*** Opening of RECORDS FOR THIS TASK ***

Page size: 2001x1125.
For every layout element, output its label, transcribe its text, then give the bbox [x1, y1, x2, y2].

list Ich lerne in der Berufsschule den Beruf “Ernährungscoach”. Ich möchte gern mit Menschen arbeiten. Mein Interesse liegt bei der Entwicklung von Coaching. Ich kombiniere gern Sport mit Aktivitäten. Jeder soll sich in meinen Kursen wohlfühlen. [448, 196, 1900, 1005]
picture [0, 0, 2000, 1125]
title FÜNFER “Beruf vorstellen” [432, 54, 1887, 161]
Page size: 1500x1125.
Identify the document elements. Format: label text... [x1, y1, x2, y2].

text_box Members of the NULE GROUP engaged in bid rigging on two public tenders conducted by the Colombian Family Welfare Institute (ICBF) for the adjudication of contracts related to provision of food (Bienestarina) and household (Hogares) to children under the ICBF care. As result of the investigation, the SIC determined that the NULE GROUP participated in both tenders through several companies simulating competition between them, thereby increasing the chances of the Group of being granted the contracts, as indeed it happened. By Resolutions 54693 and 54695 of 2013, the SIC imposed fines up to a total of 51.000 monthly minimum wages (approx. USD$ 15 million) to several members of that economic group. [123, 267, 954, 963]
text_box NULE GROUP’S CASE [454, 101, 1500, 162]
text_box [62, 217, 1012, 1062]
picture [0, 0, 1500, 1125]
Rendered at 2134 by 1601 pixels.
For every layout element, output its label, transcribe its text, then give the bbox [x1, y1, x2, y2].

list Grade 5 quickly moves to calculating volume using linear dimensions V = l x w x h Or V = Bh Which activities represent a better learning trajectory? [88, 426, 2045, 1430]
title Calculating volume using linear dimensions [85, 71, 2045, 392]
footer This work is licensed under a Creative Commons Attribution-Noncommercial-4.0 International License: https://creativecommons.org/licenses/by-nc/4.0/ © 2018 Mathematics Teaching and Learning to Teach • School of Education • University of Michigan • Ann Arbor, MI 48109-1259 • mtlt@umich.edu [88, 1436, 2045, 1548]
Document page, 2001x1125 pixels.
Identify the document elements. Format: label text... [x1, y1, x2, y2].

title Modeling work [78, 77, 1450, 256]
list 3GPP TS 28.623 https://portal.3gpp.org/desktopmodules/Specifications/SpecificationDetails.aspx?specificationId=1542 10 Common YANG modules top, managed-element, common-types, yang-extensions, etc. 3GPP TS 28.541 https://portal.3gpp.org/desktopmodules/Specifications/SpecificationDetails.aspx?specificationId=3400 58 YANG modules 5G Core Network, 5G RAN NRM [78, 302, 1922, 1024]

*** Close of RECORDS FOR THIS TASK ***

### [EXERCISE INSTRUCTIONS]
Each line shown above must be repeated exactly.

### [WRITTEN REPLY]
Page size: 2001x1125.
For every layout element, output its label, transcribe its text, then give the bbox [x1, y1, x2, y2].

list Ich lerne in der Berufsschule den Beruf “Ernährungscoach”. Ich möchte gern mit Menschen arbeiten. Mein Interesse liegt bei der Entwicklung von Coaching. Ich kombiniere gern Sport mit Aktivitäten. Jeder soll sich in meinen Kursen wohlfühlen. [448, 196, 1900, 1005]
picture [0, 0, 2000, 1125]
title FÜNFER “Beruf vorstellen” [432, 54, 1887, 161]
Page size: 1500x1125.
Identify the document elements. Format: label text... [x1, y1, x2, y2].

text_box Members of the NULE GROUP engaged in bid rigging on two public tenders conducted by the Colombian Family Welfare Institute (ICBF) for the adjudication of contracts related to provision of food (Bienestarina) and household (Hogares) to children under the ICBF care. As result of the investigation, the SIC determined that the NULE GROUP participated in both tenders through several companies simulating competition between them, thereby increasing the chances of the Group of being granted the contracts, as indeed it happened. By Resolutions 54693 and 54695 of 2013, the SIC imposed fines up to a total of 51.000 monthly minimum wages (approx. USD$ 15 million) to several members of that economic group. [123, 267, 954, 963]
text_box NULE GROUP’S CASE [454, 101, 1500, 162]
text_box [62, 217, 1012, 1062]
picture [0, 0, 1500, 1125]
Rendered at 2134 by 1601 pixels.
For every layout element, output its label, transcribe its text, then give the bbox [x1, y1, x2, y2].

list Grade 5 quickly moves to calculating volume using linear dimensions V = l x w x h Or V = Bh Which activities represent a better learning trajectory? [88, 426, 2045, 1430]
title Calculating volume using linear dimensions [85, 71, 2045, 392]
footer This work is licensed under a Creative Commons Attribution-Noncommercial-4.0 International License: https://creativecommons.org/licenses/by-nc/4.0/ © 2018 Mathematics Teaching and Learning to Teach • School of Education • University of Michigan • Ann Arbor, MI 48109-1259 • mtlt@umich.edu [88, 1436, 2045, 1548]
Document page, 2001x1125 pixels.
Identify the document elements. Format: label text... [x1, y1, x2, y2].

title Modeling work [78, 77, 1450, 256]
list 3GPP TS 28.623 https://portal.3gpp.org/desktopmodules/Specifications/SpecificationDetails.aspx?specificationId=1542 10 Common YANG modules top, managed-element, common-types, yang-extensions, etc. 3GPP TS 28.541 https://portal.3gpp.org/desktopmodules/Specifications/SpecificationDetails.aspx?specificationId=3400 58 YANG modules 5G Core Network, 5G RAN NRM [78, 302, 1922, 1024]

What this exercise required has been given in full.